Изменить размер шрифта - +
«Он сочтет меня истеричкой, как все, – без сожаления подумала она. – Возможно, он и прав, не стоило говорить ему обо всем этом». Она попросила у него сигарету и подождала, когда он поднесет зажигалку.

– Вся эта болтовня бесполезна, – сказала она. – Когда я начала читать романы, а случилось это в раннем детстве, я сразу же почувствовала, что диалоги персонажей почти всегда до смешного нелепы. И по очень простой причине. Из‑за самого незначительного обстоятельства они вообще могли бы не состояться. Например, я могла бы сидеть в своей каюте, а вы решили бы прогуляться по палубе, вместо того чтобы зайти выпить пива. К чему придавать столько значения разговору, который происходит в результате самой нелепой случайности?

– Хуже всего то, – сказал Медрано, – что такой взгляд можно распространить на любое явление жизни, даже на любовь, которая до сих пор представлялась мне наиболее серьезным и роковым явлением. Принять вашу точку зрения – значить опошлить само существование, низвергнуть его в пропасть абсурда.

– А почему бы и нет, – сказала Клаудиа. – Персио сказал бы, что то, что мы называем абсурдом, есть наше невежество.

 

Медрано поднялся при виде Лопеса и Рауля, входивших в бар, они только что повстречались у трапа.

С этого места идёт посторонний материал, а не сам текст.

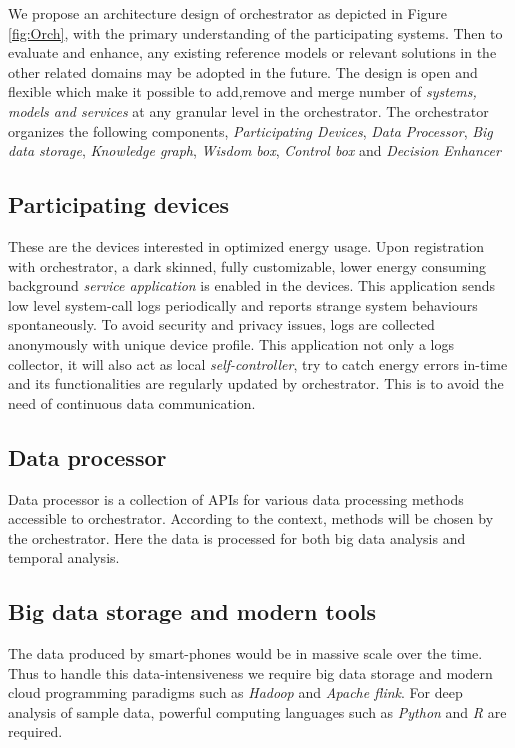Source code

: 		We propose an architecture design of orchestrator as depicted in Figure \ref{fig:Orch}, with the primary understanding of the participating systems. Then to evaluate and enhance, any existing reference models or relevant solutions in the other related domains may be adopted in the future. The design is open and flexible which make it possible to add,remove and merge number of \textit{systems, models and services} at any granular level in the orchestrator. The orchestrator organizes the following components, \emph{Participating Devices}, \emph{Data Processor}, \emph{Big data storage}, \emph{Knowledge graph}, \emph{Wisdom box}, \emph{Control box} and  \emph{Decision Enhancer} %
		\subsection{Participating devices}
		\label{section:partdevice}
		These are the devices interested in optimized energy usage. Upon registration with orchestrator, a dark skinned, fully customizable, lower energy consuming background \textit{service application} is enabled in the devices. This application sends low level system-call logs periodically and reports strange system behaviours spontaneously. To avoid security and privacy issues, logs are collected anonymously with unique device profile. This application not only a logs collector, it will also act as local \textit{self-controller}, try to catch energy errors in-time and its functionalities are regularly updated by orchestrator. This is to avoid the need of continuous data communication. 
		\subsection{Data processor}
		Data processor is a collection of APIs for various data processing methods accessible to orchestrator. According to the context, methods will be chosen by the orchestrator. Here the data is processed for both big data analysis and temporal analysis.
		\subsection{Big data storage and modern tools}
		The data produced by smart-phones would be in massive scale over the time. Thus to handle this data-intensiveness we require big data storage and modern cloud programming paradigms such as \emph{Hadoop} and \emph{Apache flink}. For deep analysis of sample data, powerful  computing languages such as \emph{Python} and \emph{R} are required.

Клаудиа принялась листать какой‑то журнал, а молодые люди, не без труда уняв разговорный зуд сеньора Трехо и доктора Рестелли, отозвали бармена к краю стойки. Лопес взял на себя руководство операцией, и бармен оказался более сговорчивым, чем они предполагали. Корма? Дело в том, что телефон в данный момент не работает, и метрдотель лично поддерживает связь с офицерами. Да, метрдотелю сделана прививка, и, возможно, его подвергают санитарной обработке после возвращения оттуда, если, конечно, он попадает в опасную зону, а не общается с больными на расстоянии. Но это, разумеется, только его предположения.

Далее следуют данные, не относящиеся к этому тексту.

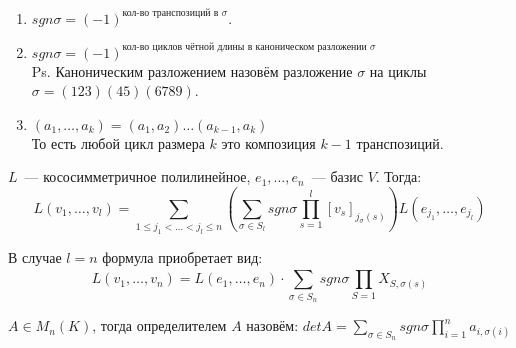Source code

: \begin{follow}\leavevmode
    \begin{enumerate}
        \item
            $sgn\sigma = (-1)^{\text{кол-во транспозиций в $\sigma$}}$.
        \item
            $sgn\sigma = (-1)^{\text{кол-во циклов чётной длины в каноническом разложении $\sigma$}}$\\
            Ps. Каноническим разложением назовём разложение $\sigma$ на циклы 
            $\sigma =(123)(45)(6789)$.
        \item
            $(a_1,\dots, a_k) = (a_1,a_2)\dots(a_{k-1},a_k)$\\
            То есть любой цикл размера $k$ это композиция $k-1$ транспозиций.
    \end{enumerate}
\end{follow}
\begin{statement}
    $L$~--- кососимметричное полилинейное, $e_1,\dots,e_n$~--- базис $V$. Тогда:
    \[
        L(v_1,\dots, v_l) = \sum\limits_{1\le j_1<\dots<j_l\le n}{
    \left(\sum\limits_{\sigma\in S_l}{sgn\sigma \prod\limits_{s=1}^{l}{[v_s]_{j_\sigma(s)}}}\right)L(e_{j_1},\dots,e_{j_l})
        }
    \]
\end{statement}
\begin{remark}
    В случае $l = n$ формула приобретает вид:
    \[
        L(v_1,\dots, v_n) = L(e_1,\dots, e_n)\cdot \sum\limits_{\sigma\in S_n}^{}{
            sgn\sigma\prod_{S = 1}{X_{S,\sigma(s)}}
        }
    \]
\end{remark}
\begin{definition}
    $A\in M_n(K)$, тогда определителем $A$ назовём: $detA = \sum\limits_{\sigma\in S_n}
    {sgn\sigma \prod\limits_{i = 1}^{n}{a_{i, \sigma(i)}}}$
\end{definition}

– Кроме того, – неожиданно добавил бармен, – с завтрашнего дня будет работать парикмахерская с девяти до двенадцати.

– Хорошо, но сейчас нам хотелось бы послать телеграмму в Буэнос‑Айрес.

– Но ведь штурман сказал… Штурман сказал, сеньоры. Как же вы хотите, чтобы я? Я совсем недавно работаю на этом судне, – плаксиво добавил он. – Я сел в Сантосе две недели назад.

– Оставим вашу биографию, – сказал Рауль. – Вы просто покажете нам путь, по которому можно попасть на корму, или по крайней мере отведете нас к какому‑нибудь начальству.

– Я очень сожалею, сеньоры, но мне дан приказ… Я тут новенький, – Увидев выражение лиц Медрано и Лопеса, он судорожно проглотил слюну. – Все, что я могу сделать для вас, – это показать туда дорогу, но двери заперты, и…

– Я знаю дорогу, которая не ведет никуда, – сказал Рауль. – Давайте, поглядим, она ли это.

Вытерев руки (кстати сказать, совершенно сухие) v кухонным полотенцем с эмблемой «Маджента стар», бармен неохотно покинул стойку и пошел впереди всех к трапу. Он остановился у двери напротив каюты доктора Рестелли и открыл ее ключом. Они увидели очень простую и опрятную каюту, в которой красовалась огромная фотография Виктора‑Эммануила III и карнавальный колпак, висевший на вешалке. Бармен пригласил всех войти, изобразив на лице услужливую мину, и тут же запер за собой дверь. Рядом с койкой в кедровой панели была едва заметная дверца.

– Моя каюта, – сказал бармен, обводя вокруг пухлой рукой. – У метрдотеля другая, по левому борту. Вы на самом деле?… Да, ключ подходит, по я предупреждаю, что нельзя… Штурман сказал…

– Открывайте сейчас же, приятель, – приказал Лопес, – и возвращайтесь подавать пиво жаждущим старичкам.